# Eircom Broadband - Joomla, PHP & MySQL



## Marathon Man (9 Dec 2008)

Now that Eircom have provided more webspace (100MB), has anyone tried installing and running Joomla, PHP & MySQL on their webspace? 

Eircom don't support any of the above and Customer Service suggest trying to install them. Before I do, just wondering if anyone else has tried and what results/problems they had.


----------



## Marathon Man (9 Dec 2008)

Free accounts.  I'll try the PHP info file sometime over then next few, and see what happens.

Eircom CS guy said he was waiting (for his own personal Eircom a/c) to see what Eircom were going to do regarding PHP & MySQL.  He suggested uploading both and seeing what happens.  I was just wondering if anyone has tried it before I start tinkering.


----------



## dtlyn (9 Dec 2008)

Marathon Man said:


> Free accounts.
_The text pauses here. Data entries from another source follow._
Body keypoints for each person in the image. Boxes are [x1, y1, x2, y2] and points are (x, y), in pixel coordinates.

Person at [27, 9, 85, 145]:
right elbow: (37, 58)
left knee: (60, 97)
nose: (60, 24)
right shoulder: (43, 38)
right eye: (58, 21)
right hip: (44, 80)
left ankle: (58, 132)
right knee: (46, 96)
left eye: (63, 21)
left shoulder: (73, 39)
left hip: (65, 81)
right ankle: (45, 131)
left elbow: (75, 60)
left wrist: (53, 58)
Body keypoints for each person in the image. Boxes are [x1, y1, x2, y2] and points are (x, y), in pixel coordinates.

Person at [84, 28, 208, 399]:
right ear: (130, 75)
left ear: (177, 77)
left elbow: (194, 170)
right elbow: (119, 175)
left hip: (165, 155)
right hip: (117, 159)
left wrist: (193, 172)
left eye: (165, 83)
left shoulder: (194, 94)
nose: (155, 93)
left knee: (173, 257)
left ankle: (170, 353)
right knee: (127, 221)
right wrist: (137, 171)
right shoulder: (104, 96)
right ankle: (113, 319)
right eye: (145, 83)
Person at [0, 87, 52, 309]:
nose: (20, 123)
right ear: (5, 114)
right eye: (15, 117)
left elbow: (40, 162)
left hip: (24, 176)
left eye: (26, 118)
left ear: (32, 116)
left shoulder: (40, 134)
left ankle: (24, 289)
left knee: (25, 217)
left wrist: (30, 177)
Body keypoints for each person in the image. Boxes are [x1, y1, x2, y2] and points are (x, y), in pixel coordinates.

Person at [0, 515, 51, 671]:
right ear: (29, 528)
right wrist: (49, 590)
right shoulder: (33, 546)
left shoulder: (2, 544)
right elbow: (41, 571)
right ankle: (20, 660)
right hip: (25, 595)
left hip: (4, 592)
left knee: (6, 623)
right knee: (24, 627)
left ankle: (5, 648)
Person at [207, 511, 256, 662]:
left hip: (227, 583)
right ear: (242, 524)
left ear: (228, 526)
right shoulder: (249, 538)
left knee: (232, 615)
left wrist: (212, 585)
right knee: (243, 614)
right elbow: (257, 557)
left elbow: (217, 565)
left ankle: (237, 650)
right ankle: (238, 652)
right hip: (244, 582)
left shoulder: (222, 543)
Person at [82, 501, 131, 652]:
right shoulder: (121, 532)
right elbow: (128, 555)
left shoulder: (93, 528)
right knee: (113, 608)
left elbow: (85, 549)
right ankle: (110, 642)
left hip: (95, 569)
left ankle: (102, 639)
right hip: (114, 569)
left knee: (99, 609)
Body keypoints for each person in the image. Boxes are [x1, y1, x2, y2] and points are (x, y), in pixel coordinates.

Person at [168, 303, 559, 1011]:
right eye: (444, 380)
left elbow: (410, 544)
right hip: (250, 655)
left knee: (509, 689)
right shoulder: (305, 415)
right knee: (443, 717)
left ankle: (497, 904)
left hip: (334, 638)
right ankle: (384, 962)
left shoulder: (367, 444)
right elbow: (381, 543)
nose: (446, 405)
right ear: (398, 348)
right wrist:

I'll try the PHP info file sometime over then next few, and see what happens.
> 
> Eircom CS guy said he was waiting (for his own personal Eircom a/c) to see what Eircom were going to do regarding PHP & MySQL. He suggested uploading both and seeing what happens. I was just wondering if anyone has tried it before I start tinkering.


 

I'd be very surprised if that comes anywhere near even close to working.


----------



## PaddyBloggit (9 Dec 2008)

I gave up using eircom's free space ..... I couldn't install or run scripts.
You'll probably have to pay for web space if you want to install joomla etc.
Get one that provides cpanel access .... it will automatically install joomla, WordPress etc.

Shop around for web space .... I have space hosted by an American company ... I found their prices much more competitive than the Irish providers I looked at.


----------